Boxplots comparing the IEUBK predicted probability of blood-Pb to exceed 10 μg/dl, for three runs taking into account: (a) Pb total soil concentrations (Soil), (b) Pb total concentrations in soil and dust (soil and dust), (c) Pb in vitro bioaccessibility test results (RBALP). n = 10

Predictions of the IEUBK model are usually validated in comparison with measured values of blood-Pb concentration (e.g. Tristan et al. 2000; Yu et al. 2006). In the absence of relevant PbB data, we must reserve judgment on the validity of IEUBK prediction and potential health threats for Stratoni population. Nevertheless, the data of this research call for a health impact assessment study involving biomonitoring of individuals, and, if possible, a PbB survey in the village in order to provide knowledge about the health baseline of the local population before further mining development activities takes place. Such knowledge would provide a clearer answer to the question of exposure and its effects and aid the understanding of any source-pathway-receptor linkages. There is a growing body of evidence that causal connections between environment and health are better addressed within the frame of interdisciplinary collaborations, enabling more effective research strategies (Stewart and Ramsey (2009) and references therein). In the instance of Stratoni, researchers and practitioners from different disciplines including geochemists, medics and social scientists should work together and in collaboration with the operating mining company in order to ensure that the health of the local population is not compromised by mining development.

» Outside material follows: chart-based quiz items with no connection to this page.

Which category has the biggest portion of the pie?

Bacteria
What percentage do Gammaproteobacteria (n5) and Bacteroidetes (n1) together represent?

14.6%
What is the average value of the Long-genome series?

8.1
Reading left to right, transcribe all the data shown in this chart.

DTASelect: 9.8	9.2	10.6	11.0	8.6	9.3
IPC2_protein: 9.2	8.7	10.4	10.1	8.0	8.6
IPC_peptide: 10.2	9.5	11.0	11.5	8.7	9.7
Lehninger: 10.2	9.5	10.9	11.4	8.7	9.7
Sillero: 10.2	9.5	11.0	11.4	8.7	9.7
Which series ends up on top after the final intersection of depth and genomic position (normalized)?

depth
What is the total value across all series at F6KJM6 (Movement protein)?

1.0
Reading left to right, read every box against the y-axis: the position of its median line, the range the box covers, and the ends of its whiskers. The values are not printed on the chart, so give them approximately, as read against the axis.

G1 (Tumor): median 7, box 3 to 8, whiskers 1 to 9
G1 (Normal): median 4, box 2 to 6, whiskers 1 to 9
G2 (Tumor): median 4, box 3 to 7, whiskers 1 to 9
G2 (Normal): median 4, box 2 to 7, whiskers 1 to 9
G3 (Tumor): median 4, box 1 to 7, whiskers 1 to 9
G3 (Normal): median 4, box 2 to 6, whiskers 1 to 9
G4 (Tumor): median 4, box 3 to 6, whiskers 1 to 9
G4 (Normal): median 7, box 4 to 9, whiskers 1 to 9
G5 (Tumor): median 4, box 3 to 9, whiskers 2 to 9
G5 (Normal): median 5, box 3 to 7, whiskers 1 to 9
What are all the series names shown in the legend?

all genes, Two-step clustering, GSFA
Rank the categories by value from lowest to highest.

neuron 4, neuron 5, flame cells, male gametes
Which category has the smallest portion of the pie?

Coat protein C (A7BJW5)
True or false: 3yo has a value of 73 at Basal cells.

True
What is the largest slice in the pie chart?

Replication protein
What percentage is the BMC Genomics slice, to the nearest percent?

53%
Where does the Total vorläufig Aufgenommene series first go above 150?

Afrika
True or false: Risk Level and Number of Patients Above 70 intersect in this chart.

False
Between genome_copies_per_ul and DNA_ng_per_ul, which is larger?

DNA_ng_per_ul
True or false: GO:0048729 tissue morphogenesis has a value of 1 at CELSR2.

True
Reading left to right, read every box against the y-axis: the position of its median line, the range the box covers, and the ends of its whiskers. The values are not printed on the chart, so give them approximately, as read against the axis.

Finally, it should be noted that the in vitro test used in this study assesses Pb bioaccessibility through the gastric exposure path; however, the identification of fine-grained sulphide as the predominant Pb-bearing phase raises concern about exposure through inhalation. It is known that because of differential toxicity, various minerals have a different impact on human health when inhaled (Schaider et al. 2007). According to Plumlee et al. (2006), Pb as a constituent of cerussite (a highly acid-soluble lead carbonate), Pb oxides, and Pb sorbed onto atmospheric aerosols generated by lead–zinc smelting is substantially more bioaccessible than Pb as a major constituent of galena and various lead phosphate minerals. Consequently, the dominant presence of galena in the dust may signify limited bioavailability via this exposure pathway. More appropriate methodologies could verify if this hypothesis holds for Pb exposure in Stratoni. Another potential hazard, not examined here, is the consumption of home-grown vegetables since many of the houses have cultivated yards. This could also be a significant source of Pb intake, considering the high proportion of fresh vegetables in the typical Mediterranean diet. Future studies have the opportunity to utilise information provided by this research for optimising sampling protocols with respect to this exposure medium. Specifically, data of in situ heterogeneity and airborne transfer of contaminants would have to be taken into account as they might affect both root and foliar uptake of PHE by plants and vegetables grown in the gardens.

Conclusions

Lead in soil and in house dust was for the first time assessed in terms of total and bioaccessible concentrations, measurement and geochemical variability, and mineralogical speciation in the industrial area of Stratoni. The results underline the importance of house dust in risk assessment and highlight the effect of outdoor and indoor conditions on the fate of Pb in the particular environment of Stratoni. Overall, this study provides appropriate guidance for further exploring risk assessment issues in the study area. It also contributes to the existing database of hazard characterisation in sulphide-ore-processing areas and provides initial information for health impact assessment by defining the role of soil and house dust as exposure media and identifying research gaps. All of the above could be utilised by public health authorities and decision makers in Stratoni and other areas of similar geoenvironmental conditions.